CGT Exemption on SEIS Gains
If you hold qualifying SEIS shares for at least three years and the company remains a qualifying SEIS company throughout, any gain on disposal is completely exempt from capital gains tax. There is no upper limit on the exempt gain — a £10,000 investment that grows to £500,000 produces a £490,000 CGT-exempt gain.
The CGT annual exempt amount of £3,000 is not needed — the full gain is exempt. This is the most powerful long-term benefit of SEIS, as it allows investors in high-growth early-stage companies to realise very large gains without any CGT liability, provided the qualifying conditions are maintained throughout the holding period.
CGT Reinvestment Relief
In addition to income tax relief, investors can use SEIS to shelter capital gains arising on other assets. If you realise a capital gain from selling, say, shares or a buy-to-let property, you can invest some or all of that gain into SEIS shares and shelter 50% of the reinvested gain from CGT.
Example: you sell shares realising a £30,000 gain. You invest £30,000 in SEIS. You can shelter 50% of £30,000 = £15,000 from CGT. This reinvestment relief is available on top of income tax relief — you claim both for the same investment. The relieved gain is reduced from your CGT computation in the year of disposal.
SEIS Loss Relief
One of SEIS's most important protections is loss relief if the company fails. After income tax relief of 50%, your net investment is effectively 50p per £1 invested (ignoring CGT reinvestment relief). If the company becomes worthless, you can claim income tax loss relief on this net amount.

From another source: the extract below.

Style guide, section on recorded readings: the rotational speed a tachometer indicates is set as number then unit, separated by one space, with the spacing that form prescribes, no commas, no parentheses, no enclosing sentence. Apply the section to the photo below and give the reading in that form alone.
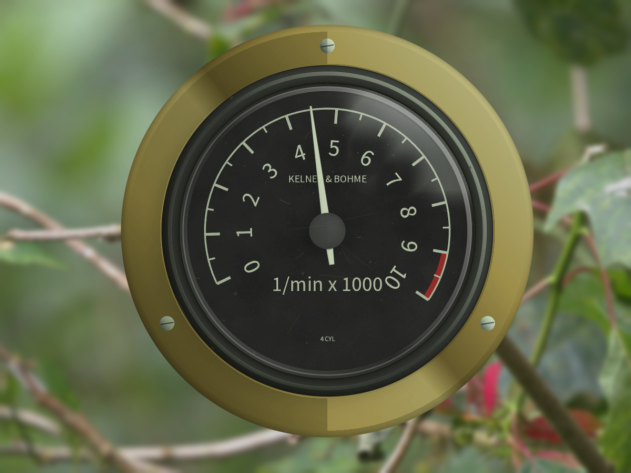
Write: 4500 rpm
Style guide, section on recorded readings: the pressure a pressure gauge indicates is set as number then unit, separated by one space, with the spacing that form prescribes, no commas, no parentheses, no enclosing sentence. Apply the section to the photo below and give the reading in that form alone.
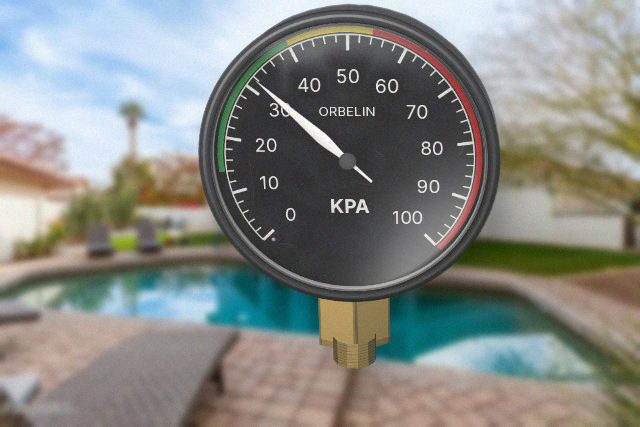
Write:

At a 45% additional-rate tax rate, the loss relief is 45% of 50p = 22.5p per £1 originally invested. Combined with the 50p income tax relief already received, HMRC has effectively contributed 72.5p per £1, meaning your maximum net loss is 27.5p in the pound. For a basic-rate taxpayer, the maximum net loss is 40p per £1 invested.
EIS Follow-On and Advance Assurance
Once a company has raised its maximum SEIS funding (£250,000), it can progress to raise Enterprise Investment Scheme (EIS) funding. EIS offers 30% income tax relief on investments of up to £1,000,000 per year (£2,000,000 for knowledge-intensive companies). Both SEIS and EIS investors may qualify in the same company — SEIS for the initial seed round and EIS for subsequent rounds.
Investors considering a significant SEIS commitment should request advance assurance from HMRC before investing — the company applies and HMRC confirms (provisionally) that the company and the shares are likely to qualify. This reduces — but does not eliminate — the risk of HMRC refusing relief.